What you need to do:
1. From the home consumption page, give back the passage that runs from "config = configparser.ConfigParser()" up to and including "print('Config was loaded.')", word for word.
2. Rewrite the paragraph of the home consumption page that begins "Before start, make sure you rename" as a shorter sentence that keeps its main facts.

Quoted passage:
-- Opening Marker --

# Consumption at Home

ℹ️   Analyse consumption of Gas / Water and Electricity at home

Before start, make sure you rename `config.ini.example` into `config.ini` and adjust all the config's values.

❗️  This will download CSV file from the remove url. Checkout [this guide](https://www.labnol.org/internet/direct-links-for-google-drive/28356/#google-sheets---export-links) if you wish to get the proper link to download CSV directly from Google Sheets.

In [None]:
import configparser

# Load settings

config = configparser.ConfigParser()
config.read('config.ini')
config.sections()

typeColumn = config['MAIN']['TypeColumnName']
timeColumn = config['MAIN']['TimeColumnName']
valueColumn = config['MAIN']['ValueColumnName']
daysAgoRange = config['MAIN']['daysAgoRange']
csvUrl = config['MAIN']['FileUrl']

print('Config was loaded.')

In [None]:
import pandas as pd
import requests
import io

# Download CSV

r = requests.get(csvUrl)
if r.ok:
    data = r.content.decode('utf8')
    df = pd.read_csv(io.StringIO(data), dayfirst=True, parse_dates=True)
    print("Data downloaded!")

In [None]:
# Drop hidden columns
# NB: Feel free to comment these lines out. This was necessary for me because I had that in my CSV file
del df['Дата']
del df['Пометка']

In [None]:
# Check out what we have
df.info()

In [None]:
# and the data
df.head()

In [None]:
# let's convert timeColumn into date format to work with later
df[timeColumn] = pd.to_datetime(df[timeColumn], dayfirst=True)
df.info()

In [None]:
# and check that all the dates were converted properly
df

In [None]:
# Select consumption type
consumptionType = input("Select a type:")
print("Chosen type is " + consumptionType)

-- Closing Marker --

Dataset records:
-- Opening Marker --

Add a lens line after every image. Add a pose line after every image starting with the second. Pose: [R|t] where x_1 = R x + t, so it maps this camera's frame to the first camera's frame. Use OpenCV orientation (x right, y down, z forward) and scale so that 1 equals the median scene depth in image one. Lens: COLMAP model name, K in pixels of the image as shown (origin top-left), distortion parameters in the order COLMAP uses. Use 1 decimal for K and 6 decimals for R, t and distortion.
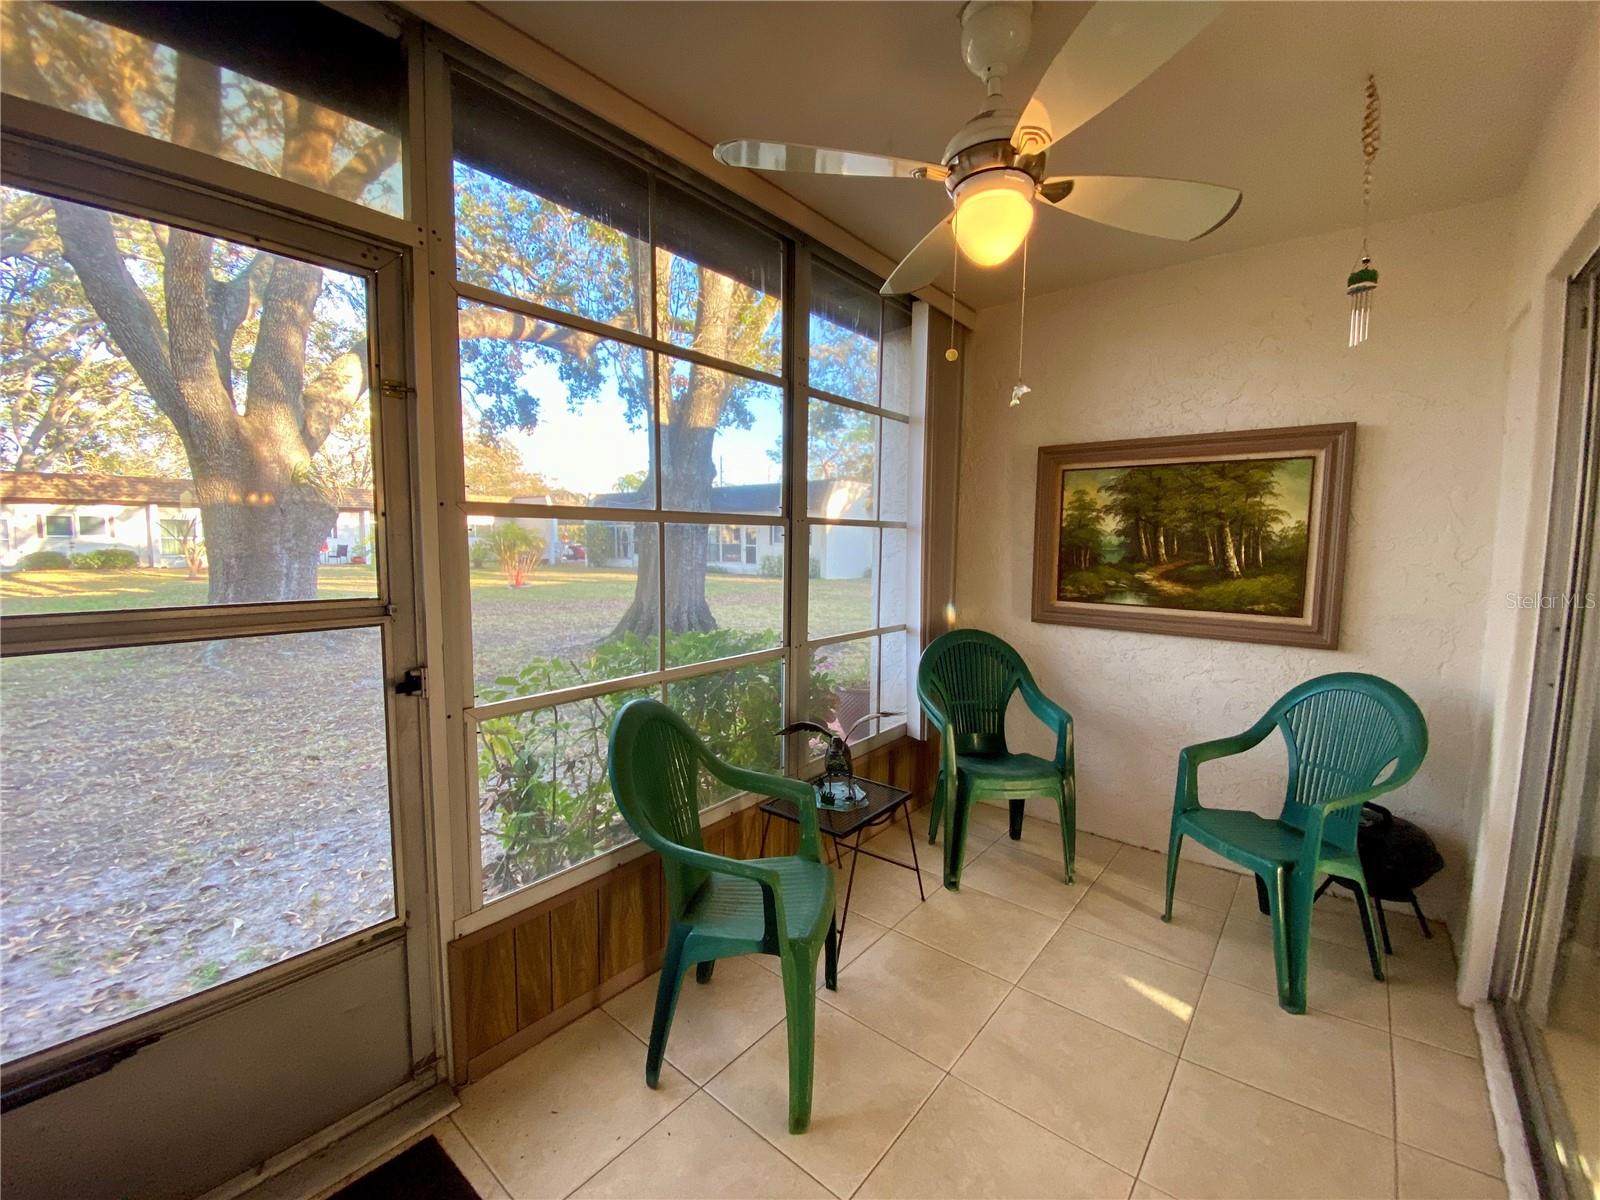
lens RADIAL K [[654.3, 0, 789.0], [0, 654.3, 596.5], [0, 0, 1]] dist [-0.001430, -0.007411]
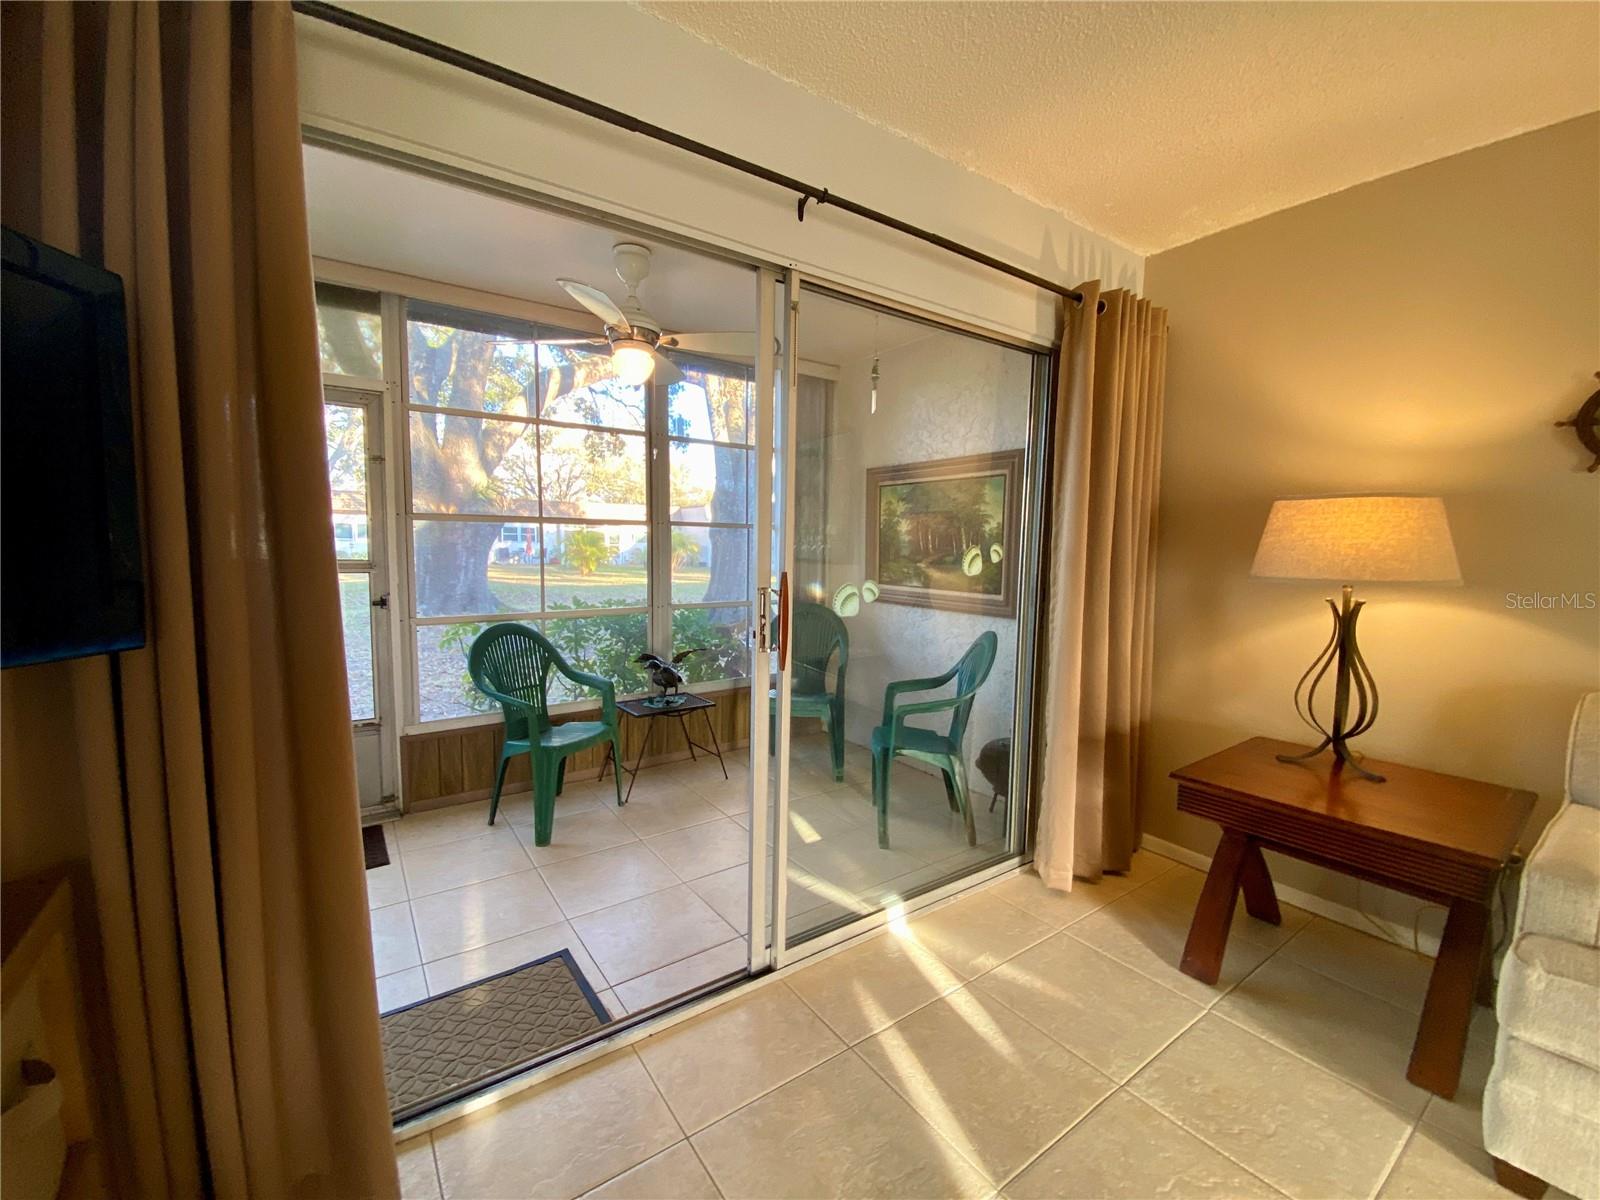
lens RADIAL K [[654.3, 0, 795.4], [0, 654.3, 596.4], [0, 0, 1]] dist [-0.001430, -0.007411]
pose [[0.968420, 0.026171, -0.247945, 0.613117], [-0.028953, 0.999552, -0.007582, 0.049066], [0.247636, 0.014522, 0.968744, -0.343098]]
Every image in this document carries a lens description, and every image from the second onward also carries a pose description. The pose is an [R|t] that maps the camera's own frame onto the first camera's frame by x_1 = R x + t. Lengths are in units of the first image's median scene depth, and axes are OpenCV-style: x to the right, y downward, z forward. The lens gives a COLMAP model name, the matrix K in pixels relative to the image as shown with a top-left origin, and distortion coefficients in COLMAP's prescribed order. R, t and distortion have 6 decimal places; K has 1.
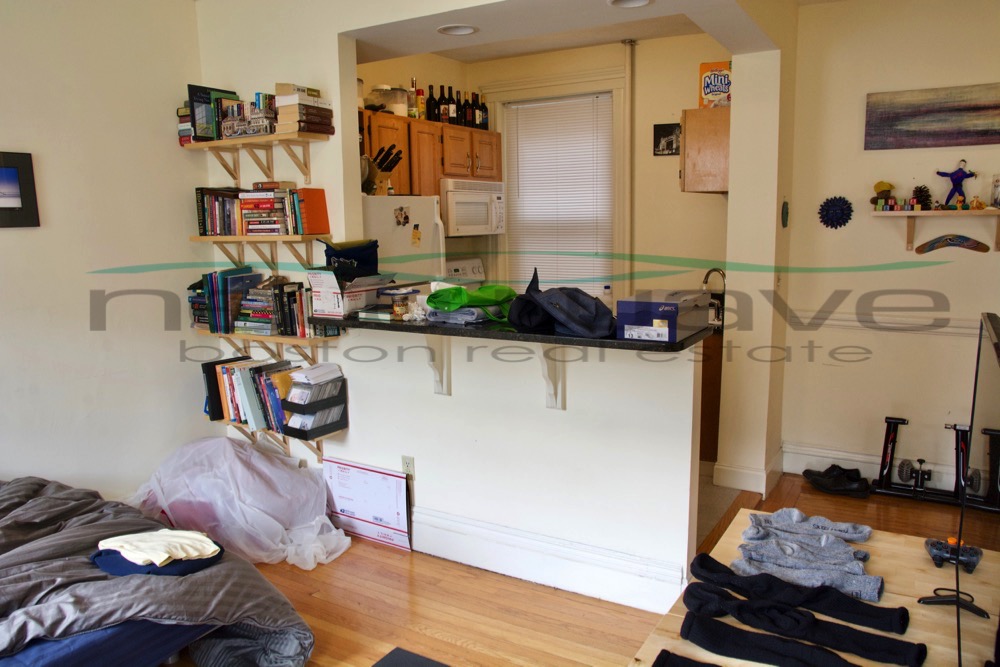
lens RADIAL K [[693.7, 0, 500.0], [0, 693.7, 333.5], [0, 0, 1]] dist [-0.131092, 0.000387]
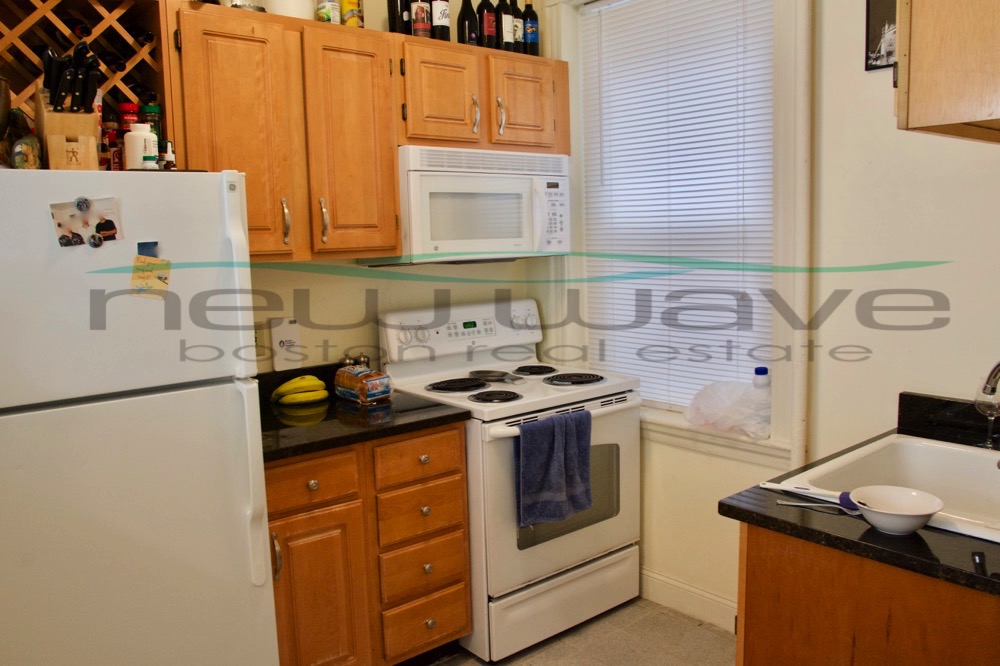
lens RADIAL K [[802.8, 0, 499.6], [0, 802.8, 313.0], [0, 0, 1]] dist [-0.063846, 0.000391]
pose [[0.953529, 0.017643, -0.300784, 0.147469], [-0.035213, 0.997969, -0.053091, -0.070954], [0.299237, 0.061216, 0.952213, 0.443660]]
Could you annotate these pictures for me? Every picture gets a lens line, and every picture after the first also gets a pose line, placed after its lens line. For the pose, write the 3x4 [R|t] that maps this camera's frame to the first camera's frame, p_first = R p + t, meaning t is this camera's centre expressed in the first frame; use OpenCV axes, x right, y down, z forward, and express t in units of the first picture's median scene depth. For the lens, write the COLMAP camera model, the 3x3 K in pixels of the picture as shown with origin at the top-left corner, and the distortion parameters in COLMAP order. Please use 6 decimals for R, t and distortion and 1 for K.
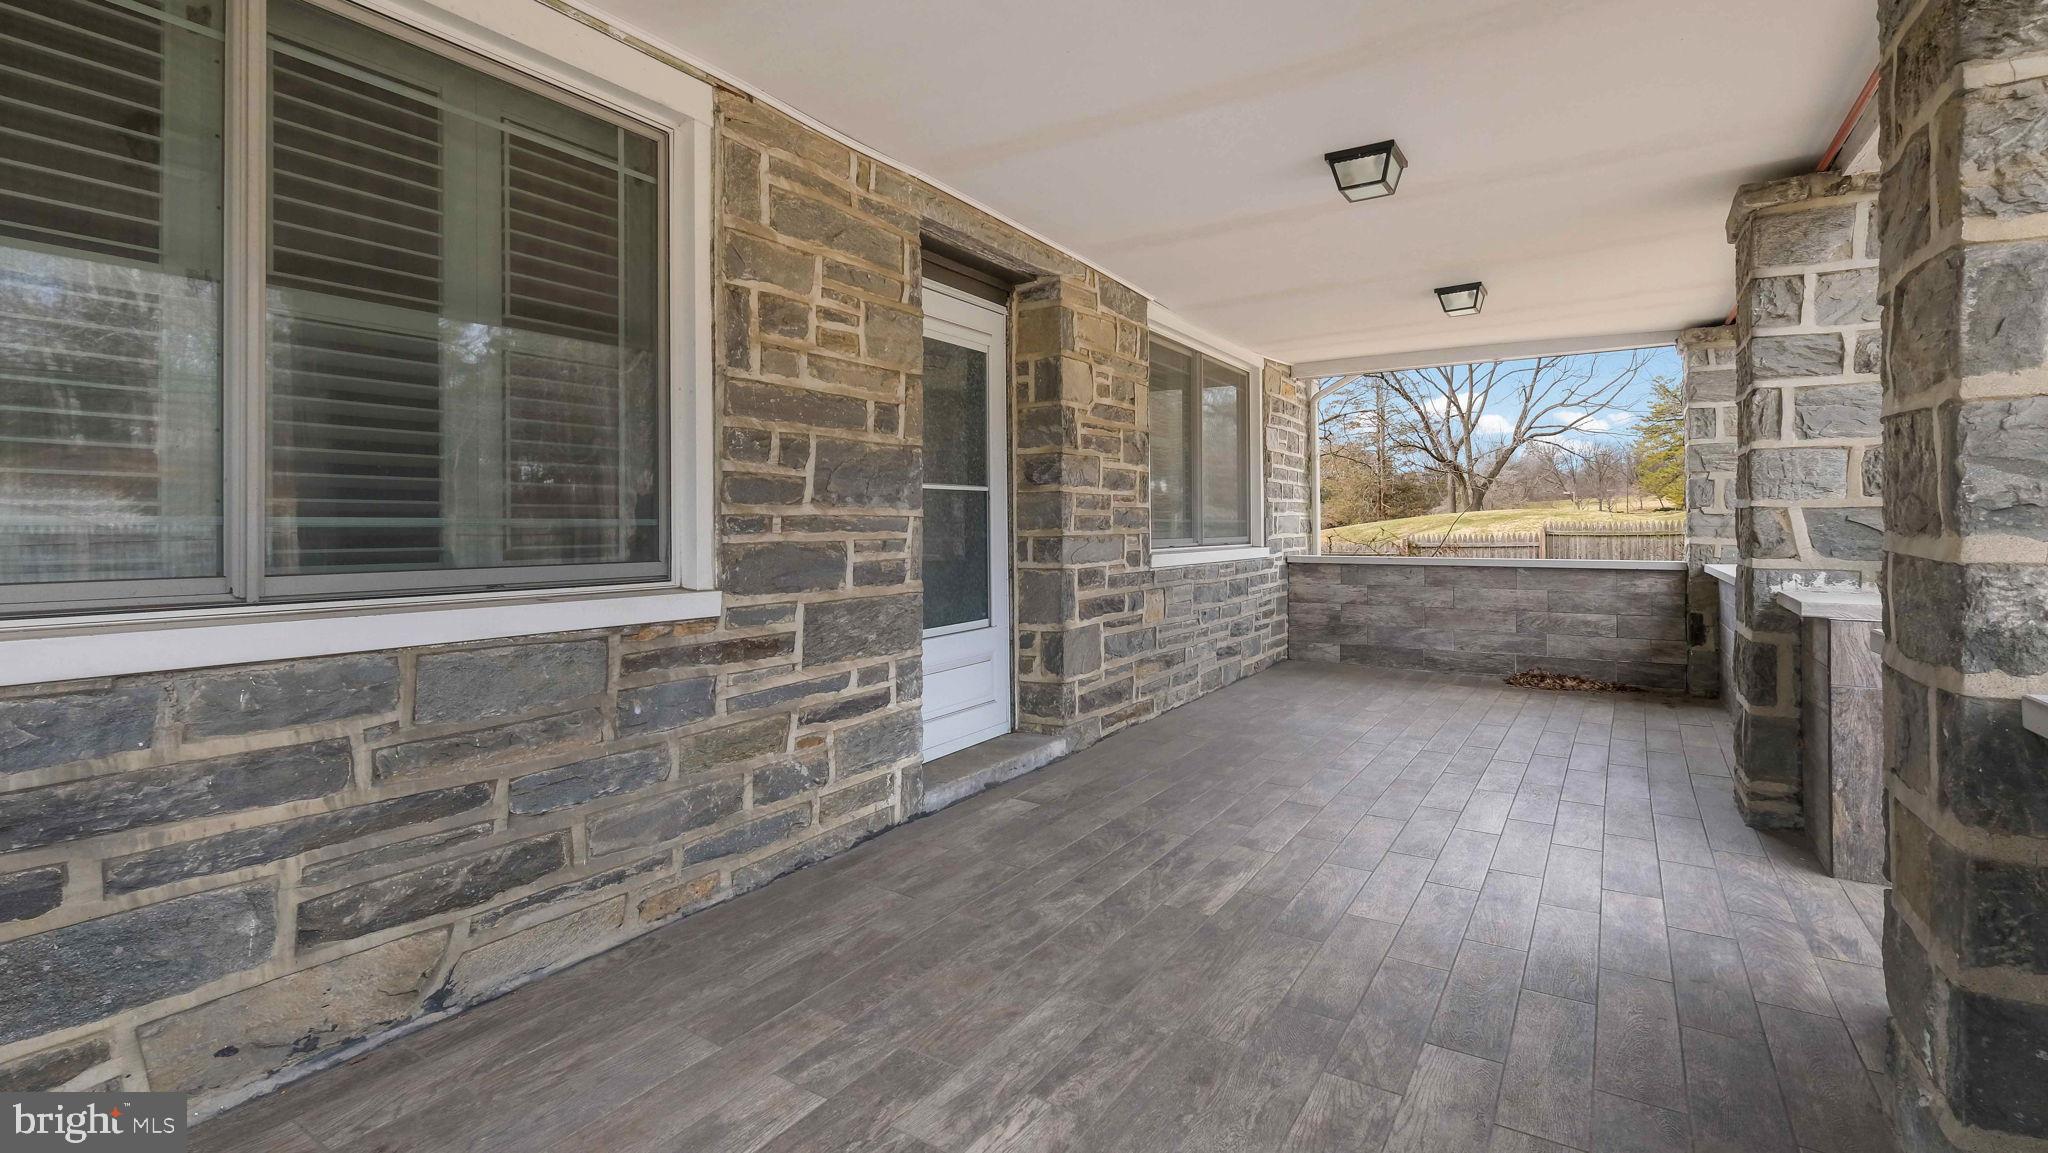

-- Closing Marker --

Solved tasks:
1.
config = configparser.ConfigParser()
config.read('config.ini')
config.sections()

typeColumn = config['MAIN']['TypeColumnName']
timeColumn = config['MAIN']['TimeColumnName']
valueColumn = config['MAIN']['ValueColumnName']
daysAgoRange = config['MAIN']['daysAgoRange']
csvUrl = config['MAIN']['FileUrl']

print('Config was loaded.')

2. First rename `config.ini.example` to `config.ini` and adjust all its config values.